>>>>

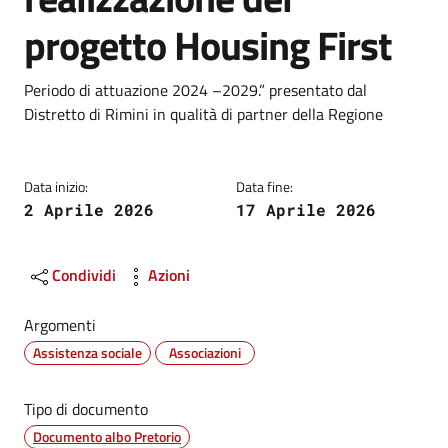
progetto Housing First
Dettagli
Periodo di attuazione 2024 –2029.” presentato dal
Distretto di Rimini in qualità di partner della Regione
Data inizio:
Data fine:
2 Aprile 2026
17 Aprile 2026
Condividi
Azioni
Argomenti
Assistenza sociale
Associazioni
Tipo di documento
Documento albo Pretorio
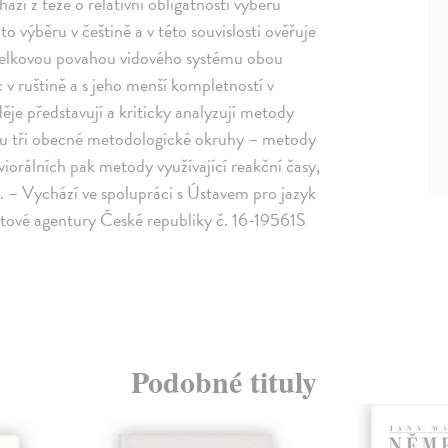
ází z teze o relativní obligátnosti výběru
to výběru v češtině a v této souvislosti ověřuje
celkovou povahou vidového systému obou
c v ruštině a s jeho menší kompletností v
je představují a kriticky analyzují metody
sou tři obecné metodologické okruhy – metody
viorálních pak metody využívající reakční časy,
. – Vychází ve spolupráci s Ústavem pro jazyk
tové agentury České republiky č. 16-19561S
Podobné tituly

<<<<

▸ **ASSIGNED TASK**: In the entries above, take the line containing "viorálních pak metody" and each later line through the last, and repeat them exactly. Output nothing else.

▸ **SOLUTION FOR THIS TASK**:
viorálních pak metody využívající reakční časy,
. – Vychází ve spolupráci s Ústavem pro jazyk
tové agentury České republiky č. 16-19561S
Podobné tituly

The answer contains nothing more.